La strada più pericolosa del mondo
Il 18 dicembre sarà la giornata mondiale del migrante proclamata su iniziativa dell’ONU. I dati diffusi dall’Alto Commissariato delle Nazioni Unite per i rifugiati nelle scorse ore li abbiamo sentiti tutti: 3419 morti nel canale di Sicilia dall’inizio di gennaio sino ad oggi. Un numero che ha fatto guadagnare al tratto del mediterraneo tra Africa ed Europa il titolo di strada più pericolosa del mondo.
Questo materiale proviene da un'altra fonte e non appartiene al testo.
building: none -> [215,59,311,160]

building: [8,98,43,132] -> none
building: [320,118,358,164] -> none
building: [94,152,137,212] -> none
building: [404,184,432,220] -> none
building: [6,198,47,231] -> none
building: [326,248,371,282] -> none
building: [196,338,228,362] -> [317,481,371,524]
Questa cifra è stata semplicemente consegnata alla stampa (e al mondo) senza troppi commenti. Anche le persone intervistate, tutte esperte sui temi delle migrazioni, non hanno avuto molto da dire. Certamente senza l’operazione Mare Nostrum il numero dei morti sarebbe stato maggiore. Ma ancora più vero è che forse molti barconi sono affondati e nemmeno lo sappiamo: se nessuno a bordo riesce a lanciare un SOS o se nessuno a terra cerca le persone che hanno tentato l’attraversamento del canale, allora davvero non sappiamo se lo scafista è riuscito a condurre in salvo i suoi passeggeri o se le onde hanno avvolto tutti, per sempre.
Una notizia così non va commentata. Se ne prende atto. Ci fa pensare che senza l’iniziativa italiana la situazione sarebbe stata peggiore, ma anche che si potrebbe fare di più, molto di più (in Italia ma non solo). Non mancano le proposte dirette ad evitare l’attraversamento del mare: definizione di corridoi umanitari; allestimento di luoghi neutrali nelle regioni di partenza per valutare la condizione dei migranti e le loro eventuali esigenze di asilo; e molte altre. Che purtroppo giacciono nei documenti e nelle soluzioni – ribadite a più voci – avanzate molte volte. Nessuno tuttavia le ascolta perché prendere sul serio queste idee significa dispiegare molte energie per rimettere in discussione dei sistemi politici e giuridici difficili da smantellare. Ma prima o poi anche questa montagna comincerà a sgretolarsi. Per necessità, non certo per buonismo umanitario.